Dickie is so adorable. Congratulations to Jane and you.
So cute! Thanks for letting us know the breeding. I thought there might be Durham in there somewhere. So glad things went well. The first pic, “”Hello World!”
adorable little guy!
Well, it’s hard to walk away mama! 🙂 He’s a beauty though!! I wish I could see him in person…does she let you touch him or does he?
Chris, yeah she’s VERY tolerant, and he is a wild thing not even 24 hours old yet and already he is in the hooscow, pun intended 🙂
Gorgeous baby! Just gorgeous! I like the red ones.
What a beautiful color he is! Will he stay that color?
Adorable – Dickie looks like he belongs here on my farm, widow’s peak and all 🙂
PS: Where’s Blake now?
Being harangued by the other cows, she’s learning the ropes, so to speak.
Isn’t that funny? He does look like and AMD, we’ll see though as he grows, I’m thinking he’ll be lanky like mama.
I’ve been told AMDs and the old type Guernseys are very closely related, phenotypically if that’s a real word….
That’s the cutest thing, how they are obliviously ok and “gramma” was so concerned. Love it! Guess he is a “he”, what a beauty! And Jane is such a lady. Yes, I just said that!
Lovely baby. What is his eventual fate? Beef or bull?
yeah! congrats!! Sending love and best wishes for everything to continue to go well. 🙂
I know what you mean about learning to walk away and let them do what they know how to do. I’ve been trying to get a mamma sheep to nurse both babies. (an unexpected and late delivery last week). I’ve come to think that my showing up to help out is just interupting. As soon as I arrive Mamma thinks its feeding time for her and walks away from feeding babies. ooops!
Congrats on another beautiful baby for you! It almost makes me want to get a house cow….but not quite.
That is one of the most beautiful calfs I have ever seen. I have seen cute but not usually beautiful. Congratulations on your new arrival.
What do you do with the calf and the momma and milking? I’ve been contemplating pulling the calf off my jersey and bottle feeding him in a calf dome, but curious what you do?
Congrats Bruce! I keep the calf and cow separated after the second or third day and let the calf nurse after I have the milk I want for the house. So for me that means handling and lead/tie training the calf right away, and having a separate place to put the calf. I tether a lot or use small barnyard areas that aren’t in use during the summer, calves need access to grass right away. Basically the calf is my relief milker, by three months into the lactation I could skip the milking myself and just put the calf on to milk the cow. It just depends on where you want to spend your time, milking/bottle feeding or training a calf to have manners.
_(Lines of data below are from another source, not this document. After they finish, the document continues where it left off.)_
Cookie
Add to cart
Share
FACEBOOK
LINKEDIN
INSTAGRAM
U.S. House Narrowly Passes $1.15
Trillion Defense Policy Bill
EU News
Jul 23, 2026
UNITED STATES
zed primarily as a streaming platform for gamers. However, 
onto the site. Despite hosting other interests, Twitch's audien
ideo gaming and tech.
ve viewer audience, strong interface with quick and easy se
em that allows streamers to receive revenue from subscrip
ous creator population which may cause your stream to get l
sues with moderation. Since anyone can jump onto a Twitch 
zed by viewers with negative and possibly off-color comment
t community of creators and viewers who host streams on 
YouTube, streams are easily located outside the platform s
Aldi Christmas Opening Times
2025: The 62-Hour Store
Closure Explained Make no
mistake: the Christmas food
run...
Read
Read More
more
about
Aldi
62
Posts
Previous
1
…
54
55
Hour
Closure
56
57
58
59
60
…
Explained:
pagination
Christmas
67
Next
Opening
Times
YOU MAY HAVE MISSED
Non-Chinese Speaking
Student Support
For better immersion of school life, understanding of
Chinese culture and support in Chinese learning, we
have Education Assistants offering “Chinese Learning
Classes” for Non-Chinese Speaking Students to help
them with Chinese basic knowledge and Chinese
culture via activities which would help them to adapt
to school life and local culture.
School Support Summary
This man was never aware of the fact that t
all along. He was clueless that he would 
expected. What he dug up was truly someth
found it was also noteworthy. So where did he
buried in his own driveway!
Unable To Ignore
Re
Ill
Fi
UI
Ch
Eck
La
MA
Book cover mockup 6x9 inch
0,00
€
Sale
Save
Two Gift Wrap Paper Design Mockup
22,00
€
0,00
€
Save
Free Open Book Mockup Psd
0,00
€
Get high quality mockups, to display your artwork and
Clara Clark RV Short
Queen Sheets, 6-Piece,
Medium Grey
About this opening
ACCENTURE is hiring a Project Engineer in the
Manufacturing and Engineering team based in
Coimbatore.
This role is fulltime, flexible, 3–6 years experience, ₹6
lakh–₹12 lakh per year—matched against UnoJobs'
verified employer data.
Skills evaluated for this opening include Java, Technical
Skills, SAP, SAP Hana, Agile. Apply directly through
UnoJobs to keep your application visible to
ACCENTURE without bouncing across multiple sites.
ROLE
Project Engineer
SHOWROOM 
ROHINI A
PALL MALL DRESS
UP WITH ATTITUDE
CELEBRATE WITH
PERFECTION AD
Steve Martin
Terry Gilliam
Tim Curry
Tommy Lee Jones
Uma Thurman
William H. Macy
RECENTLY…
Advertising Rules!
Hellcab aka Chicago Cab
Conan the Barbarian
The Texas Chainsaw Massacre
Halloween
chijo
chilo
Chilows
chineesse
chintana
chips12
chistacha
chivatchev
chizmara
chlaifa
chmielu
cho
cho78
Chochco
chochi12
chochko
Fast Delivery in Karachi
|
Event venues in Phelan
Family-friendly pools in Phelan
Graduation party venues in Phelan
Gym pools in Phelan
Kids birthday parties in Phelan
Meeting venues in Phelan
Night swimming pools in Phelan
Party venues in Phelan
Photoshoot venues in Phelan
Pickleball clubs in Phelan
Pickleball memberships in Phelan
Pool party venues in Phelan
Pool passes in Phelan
I don’t like bottle calves myself (no flight zone), but that may just be me. If you bottle feed, key points are warm milk (body temperature), 2 gallons a day of whole milk, and correct nursing posture so the milk goes to the correct stomach. When I have bottle fed, I quickly switch from the 1/2 gallon bottles to 8 quart buckets like this:
Just do whatever is easiest for your operation. I like separating because then I don’t have letdown issues with the cow, since she is trained to letdown for me and not the calf. A friend of mine is trying to machine milk and then let the calf on and she is finding that she has a hard time knowing how much to leave for the calf since the cow lets down so well for the machine. If I milked by machine I think I would bottle feed…
Congratulations! 🙂 Just beautiful, and love the pictures!